◆ About this exercise: Change "average value" to "mean value" in the records from the line with "Does the chart have visible grid lines?" to the line with "What is the average value of the iv series?", and write those lines out again with nothing else altered. Omit the pictures from your answer.

***

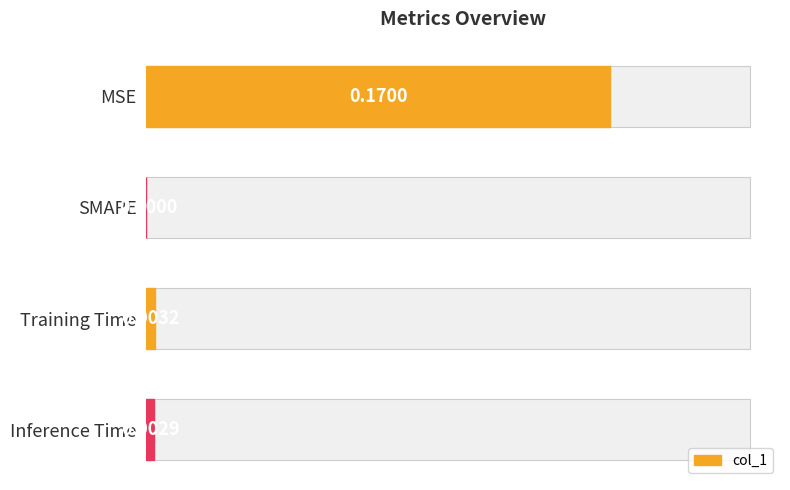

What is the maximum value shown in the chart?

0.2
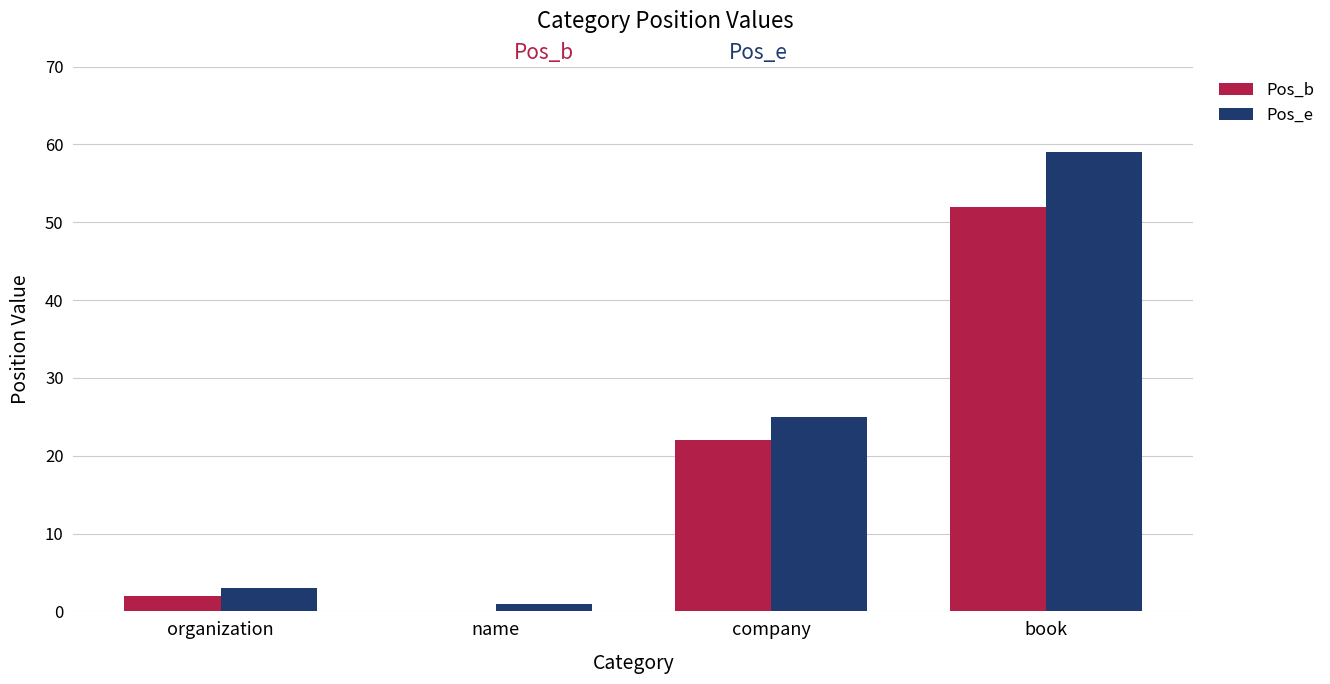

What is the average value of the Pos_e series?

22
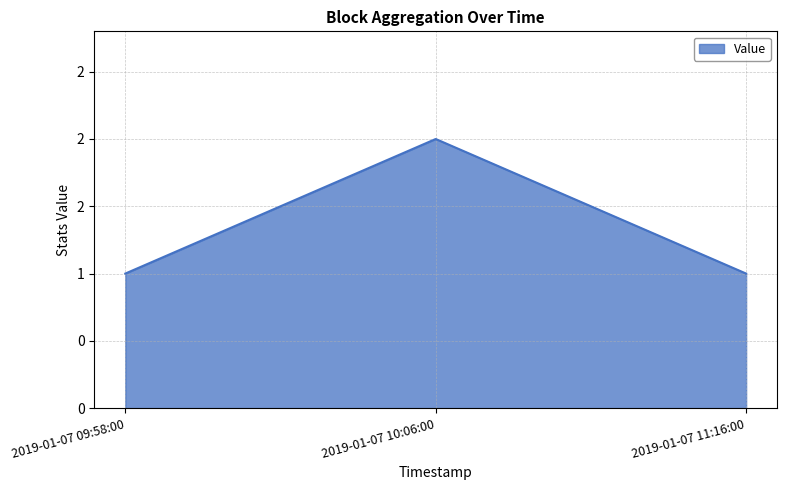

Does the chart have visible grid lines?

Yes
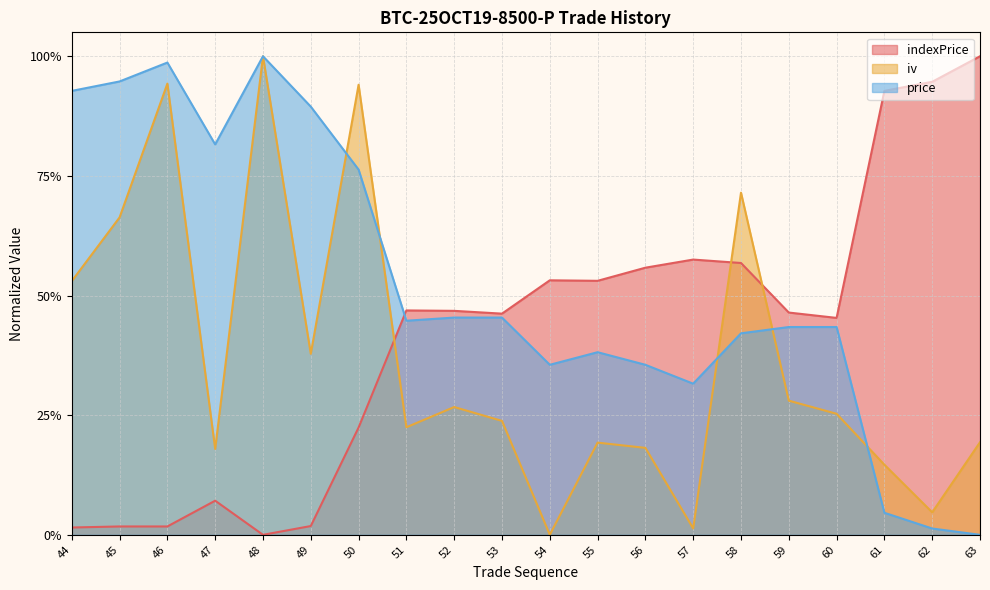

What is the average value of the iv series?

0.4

***

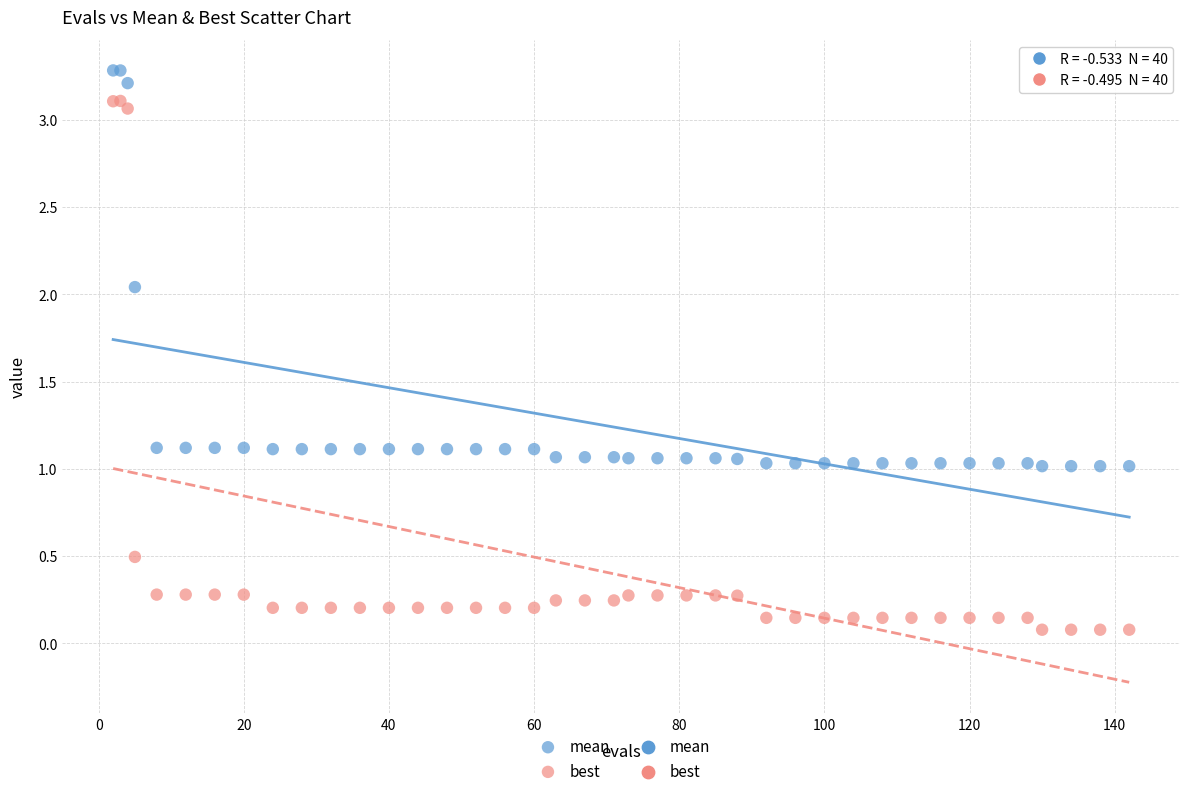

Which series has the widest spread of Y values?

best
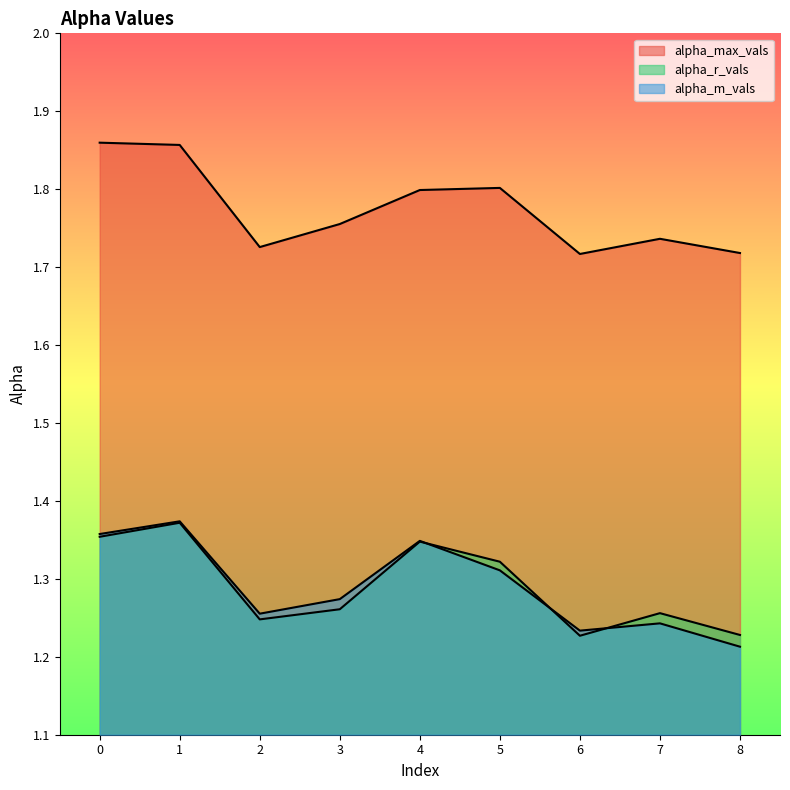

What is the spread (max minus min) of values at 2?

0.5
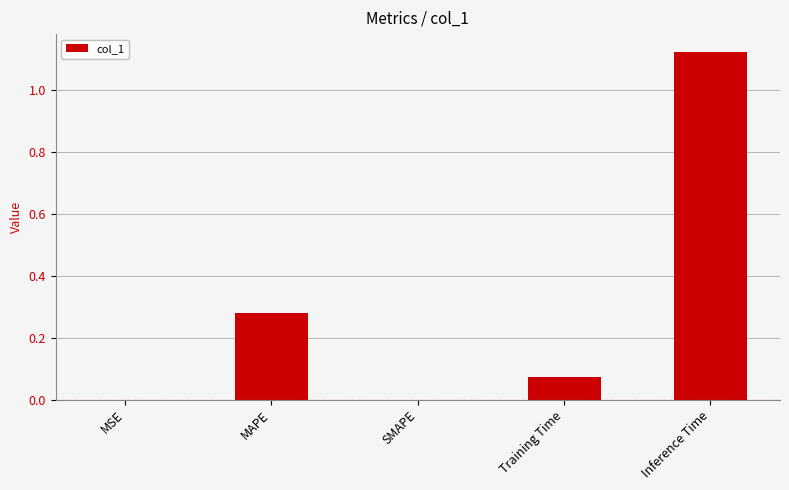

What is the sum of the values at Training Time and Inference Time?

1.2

***

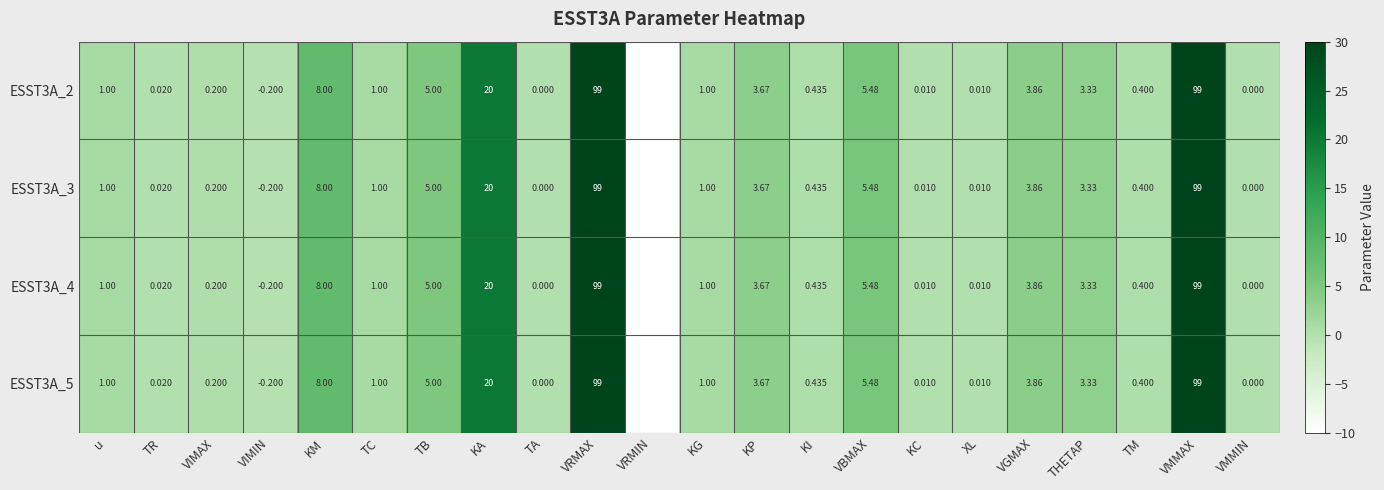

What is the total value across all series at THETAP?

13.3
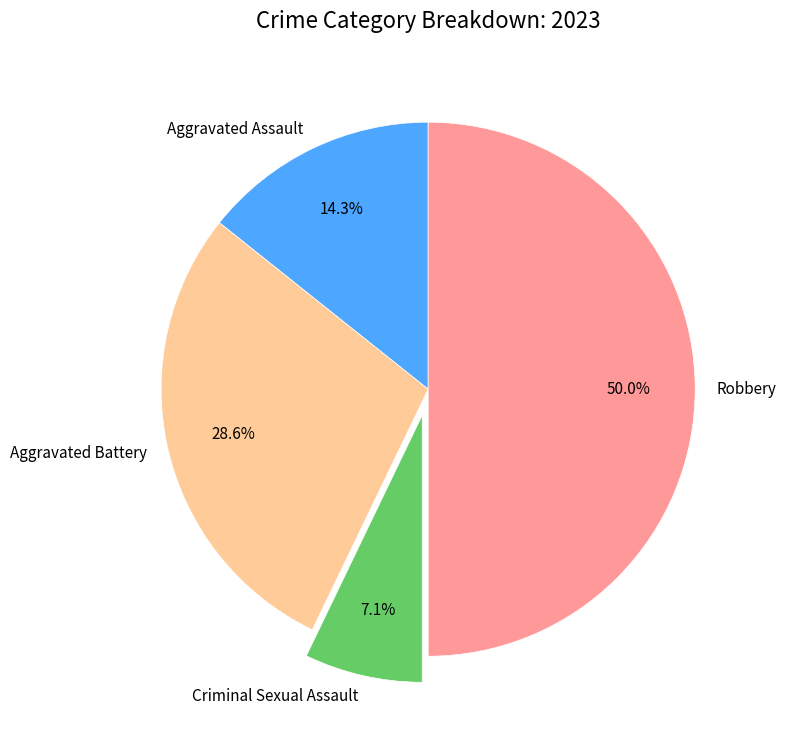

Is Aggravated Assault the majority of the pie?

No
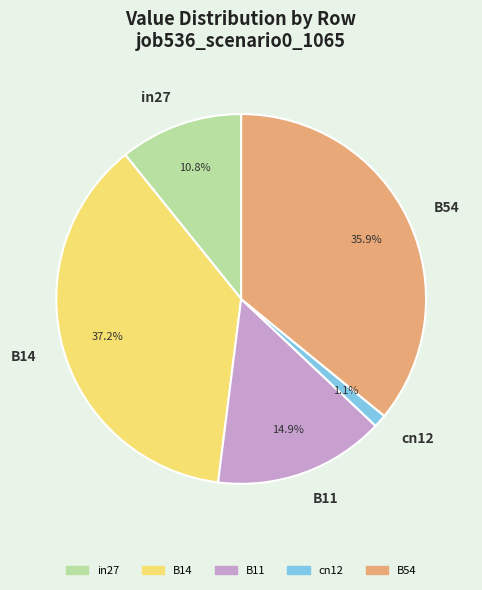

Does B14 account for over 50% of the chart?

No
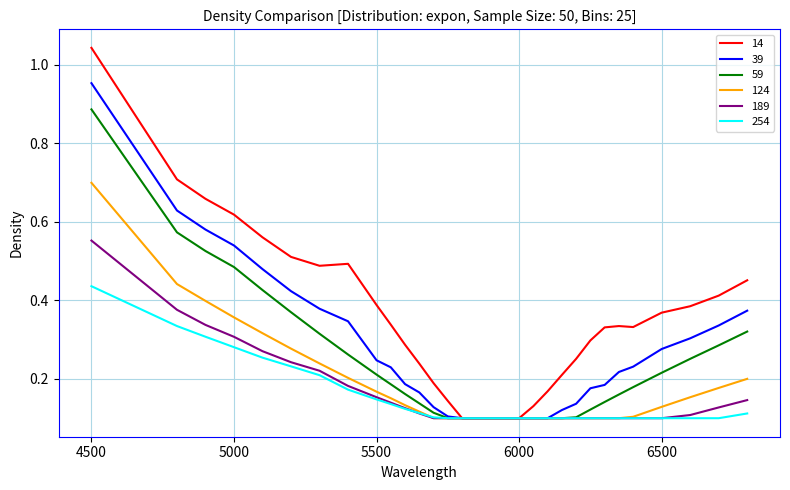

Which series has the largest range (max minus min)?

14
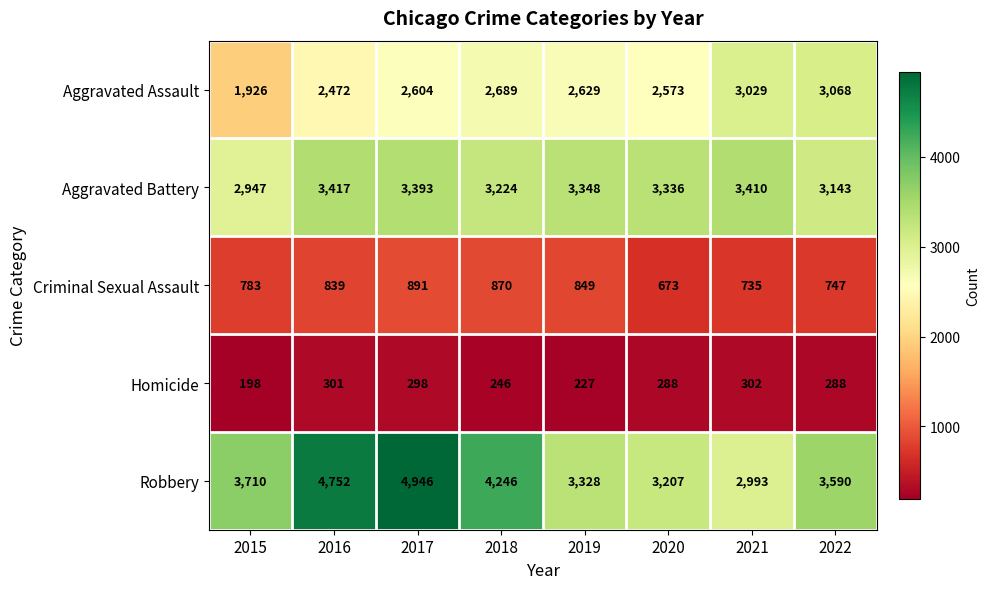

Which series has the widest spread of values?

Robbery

***

◆ Output:
Does the chart have visible grid lines?

Yes

What is the mean value of the iv series?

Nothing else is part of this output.